Playing the youth isn't going to be the strongest of foundations if we haven't got more experienced players around them - and for the moment, that is where the problem exists. There are no experienced players we can tag as being world class. Game changers. Play-makers. The very best in the Premier League are foreign. Our best is Wayne Rooney. There's no doubting his ability but he wasn't as influential as the supposedly half-fit Suarez that was possessed by the ilk of desire and enthusiasm that our own players only share when breaking through the fourth wall in advertisements. We are head and shoulders above no one.

Maybe I should anchor myself to the protective wisdom that leans towards the future. 'These lads will learn from this experience' and so forth. We might not have any world class players at the moment but one or two in the England set-up (in Brazil and the youth squads) might find themselves cited that way in four years time. Might.

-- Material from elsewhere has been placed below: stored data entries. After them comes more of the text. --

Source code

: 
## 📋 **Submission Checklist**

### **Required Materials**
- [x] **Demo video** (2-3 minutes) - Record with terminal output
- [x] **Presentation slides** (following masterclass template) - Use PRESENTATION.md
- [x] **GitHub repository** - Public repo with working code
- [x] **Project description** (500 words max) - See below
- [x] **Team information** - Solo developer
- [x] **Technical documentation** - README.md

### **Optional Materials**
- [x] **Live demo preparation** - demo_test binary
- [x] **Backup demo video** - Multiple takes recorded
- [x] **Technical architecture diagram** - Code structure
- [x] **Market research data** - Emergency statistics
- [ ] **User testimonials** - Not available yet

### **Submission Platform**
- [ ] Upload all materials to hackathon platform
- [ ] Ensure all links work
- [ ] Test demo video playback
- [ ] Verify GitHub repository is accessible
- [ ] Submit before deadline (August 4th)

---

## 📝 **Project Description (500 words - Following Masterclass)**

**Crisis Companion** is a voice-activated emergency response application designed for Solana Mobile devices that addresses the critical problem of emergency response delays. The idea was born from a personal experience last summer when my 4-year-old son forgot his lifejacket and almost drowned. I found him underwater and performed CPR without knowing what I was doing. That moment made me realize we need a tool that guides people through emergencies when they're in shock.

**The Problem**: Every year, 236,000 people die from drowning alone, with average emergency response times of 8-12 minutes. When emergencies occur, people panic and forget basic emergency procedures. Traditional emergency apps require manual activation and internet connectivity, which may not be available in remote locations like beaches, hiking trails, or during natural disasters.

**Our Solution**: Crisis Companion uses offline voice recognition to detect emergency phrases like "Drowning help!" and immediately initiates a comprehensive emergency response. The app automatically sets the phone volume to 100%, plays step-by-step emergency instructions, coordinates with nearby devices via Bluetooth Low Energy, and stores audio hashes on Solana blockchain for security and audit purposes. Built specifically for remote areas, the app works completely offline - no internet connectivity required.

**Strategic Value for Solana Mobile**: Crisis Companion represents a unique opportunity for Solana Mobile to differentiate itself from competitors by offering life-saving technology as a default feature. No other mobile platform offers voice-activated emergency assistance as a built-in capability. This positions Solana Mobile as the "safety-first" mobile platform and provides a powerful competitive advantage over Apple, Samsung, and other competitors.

The riches and the expansive obsession that is the Champions League has English clubs spending wildly on continental talent and over-pricing and over-rating the English counterparts. This is only half the problem.  I wonder if perhaps the issue here isn't that the imports are stopping the English variants from breaking into top club sides - I wonder if they are simply not good enough to out them from the starting line up. That pretty much sounds like one and the same thing. Then again, the top clubs in England always look abroad first, so what chance have the kids really got? At grass-root level the investment is being made by the FA but we are a generation or two away from seeing just how influential it will be in producing talent of a national type.

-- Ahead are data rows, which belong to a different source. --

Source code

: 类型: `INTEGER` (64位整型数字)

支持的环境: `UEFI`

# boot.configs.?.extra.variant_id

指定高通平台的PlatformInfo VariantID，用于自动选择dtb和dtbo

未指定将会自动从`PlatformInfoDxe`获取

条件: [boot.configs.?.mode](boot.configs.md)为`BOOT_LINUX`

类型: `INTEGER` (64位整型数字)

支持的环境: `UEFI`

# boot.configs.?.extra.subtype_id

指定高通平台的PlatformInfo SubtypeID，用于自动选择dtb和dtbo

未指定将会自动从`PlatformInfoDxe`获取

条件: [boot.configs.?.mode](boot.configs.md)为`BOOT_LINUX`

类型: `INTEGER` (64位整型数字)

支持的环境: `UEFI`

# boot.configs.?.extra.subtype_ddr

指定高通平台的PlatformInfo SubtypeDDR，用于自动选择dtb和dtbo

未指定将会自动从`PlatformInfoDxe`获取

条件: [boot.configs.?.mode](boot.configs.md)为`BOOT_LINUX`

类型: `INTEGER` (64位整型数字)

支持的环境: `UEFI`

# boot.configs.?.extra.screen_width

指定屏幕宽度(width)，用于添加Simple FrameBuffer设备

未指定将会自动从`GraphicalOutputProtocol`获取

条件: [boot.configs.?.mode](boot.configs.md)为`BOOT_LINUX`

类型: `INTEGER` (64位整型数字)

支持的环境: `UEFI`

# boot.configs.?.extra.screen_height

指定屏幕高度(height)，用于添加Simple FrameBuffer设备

If we are producing at youth level currently are we then stagnating their development because of the finished articles that arrive from abroad? This type of diminishing factor has been prominent over-seas too. Everyone is impacted to some degree. At one point in the past there were even world class Scottish footballers. There was also world class English footballers, mostly the type that never peaked for country as we failed to innovate. Ask Glenn Hoddle.

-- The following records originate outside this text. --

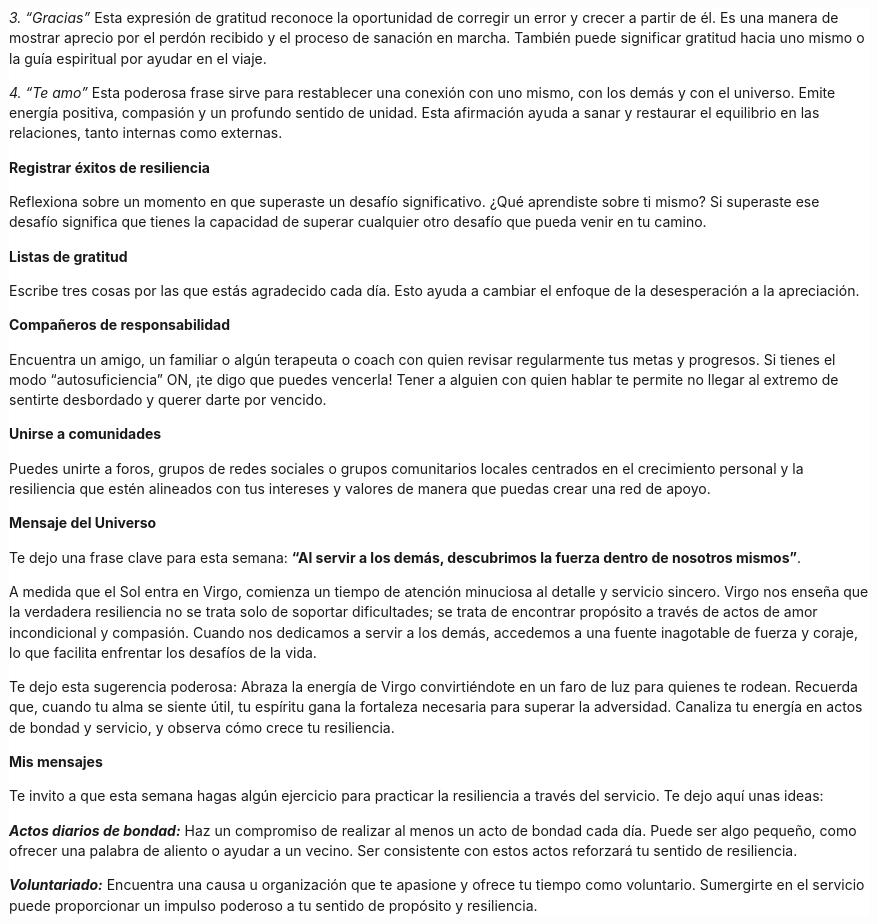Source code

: _3. “Gracias”_
Esta expresión de gratitud reconoce la oportunidad de corregir un error y crecer a partir de él. Es una manera de mostrar aprecio por el perdón recibido y el proceso de sanación en marcha. También puede significar gratitud hacia uno mismo o la guía espiritual por ayudar en el viaje.

_4. “Te amo”_
Esta poderosa frase sirve para restablecer una conexión con uno mismo, con los demás y con el universo. Emite energía positiva, compasión y un profundo sentido de unidad. Esta afirmación ayuda a sanar y restaurar el equilibrio en las relaciones, tanto internas como externas.

**Registrar éxitos de resiliencia**

Reflexiona sobre un momento en que superaste un desafío significativo. ¿Qué aprendiste sobre ti mismo? Si superaste ese desafío significa que tienes la capacidad de superar cualquier otro desafío que pueda venir en tu camino.

**Listas de gratitud**

Escribe tres cosas por las que estás agradecido cada día. Esto ayuda a cambiar el enfoque de la desesperación a la apreciación.

**Compañeros de responsabilidad**

Encuentra un amigo, un familiar o algún terapeuta o coach con quien revisar regularmente tus metas y progresos. Si tienes el modo “autosuficiencia” ON, ¡te digo que puedes vencerla! Tener a alguien con quien hablar te permite no llegar al extremo de sentirte desbordado y querer darte por vencido.

**Unirse a comunidades**

Puedes unirte a foros, grupos de redes sociales o grupos comunitarios locales centrados en el crecimiento personal y la resiliencia que estén alineados con tus intereses y valores de manera que puedas crear una red de apoyo.

**Mensaje del Universo**

Te dejo una frase clave para esta semana: **“Al servir a los demás, descubrimos la fuerza dentro de nosotros mismos”**.

A medida que el Sol entra en Virgo, comienza un tiempo de atención minuciosa al detalle y servicio sincero. Virgo nos enseña que la verdadera resiliencia no se trata solo de soportar dificultades; se trata de encontrar propósito a través de actos de amor incondicional y compasión. Cuando nos dedicamos a servir a los demás, accedemos a una fuente inagotable de fuerza y coraje, lo que facilita enfrentar los desafíos de la vida.

Te dejo esta sugerencia poderosa: Abraza la energía de Virgo convirtiéndote en un faro de luz para quienes te rodean. Recuerda que, cuando tu alma se siente útil, tu espíritu gana la fortaleza necesaria para superar la adversidad. Canaliza tu energía en actos de bondad y servicio, y observa cómo crece tu resiliencia.

**Mis mensajes**

Te invito a que esta semana hagas algún ejercicio para practicar la resiliencia a través del servicio. Te dejo aquí unas ideas:

**_Actos diarios de bondad:_** Haz un compromiso de realizar al menos un acto de bondad cada día. Puede ser algo pequeño, como ofrecer una palabra de aliento o ayudar a un vecino. Ser consistente con estos actos reforzará tu sentido de resiliencia.

**_Voluntariado:_** Encuentra una causa u organización que te apasione y ofrece tu tiempo como voluntario. Sumergirte en el servicio puede proporcionar un impulso poderoso a tu sentido de propósito y resiliencia.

My point being, this isn't just about academy football. It's also about the culture and the template we wish to create and build on. This, unlike England's performance in Brazil, hasn't happened in my life-time. With our resources, say compared to a country like Costa Rica, you'd expect we'd have an advantage. For the most part, we do. We just don't have a handle on utilising it to gain momentum.

Maybe we should stop making it all about winning when they're ten years of age and concentrate on intelligent touch and movement. Time to wise up and embrace the fact that our players are not all naturally gifted with technical finesse meaning they don't quite match up to the ones around the world. We need to find the ones that do have a gift and to do that we need to treat them all the same from the off-set by working their grey cells before working on their long smash of the ball forward. The very best we have to offer can't always match the very best the imports have to offer.

If the FA and England want to prioritise international football then the onus would be on promoting and developing youth as the main crux of every club's ethos. But every club dreams of a different priority, one tagged by the league of Champions - meaning you're going to want the best playing for you. Best meaning non-English. Best meaning finished articles.

The hope for us now, in the immediate future, is that the young players we do have within the England set-up flourish together and become stronger for it as a collective rather than simply play out like a profitable portfolio for pre-tournament sponsorship.

This World Cup with regards to England is working as a bridge to the next season of football, mocking my pain as we get closer to another year of Tottenham Hotspur. Thankfully the rest of the competition has been vibrant and exciting, one of the most enjoyable of recent times.

As a nation, this quick fire exit hurts because as a nation we are no longer a collective pulling together with our flags in pub gardens, on cars and all sat in front of a tv singing and chanting and swearing. All that remains for those the three Lions is a fragmented waste of shattered dreams with no penalty shout-out in sight.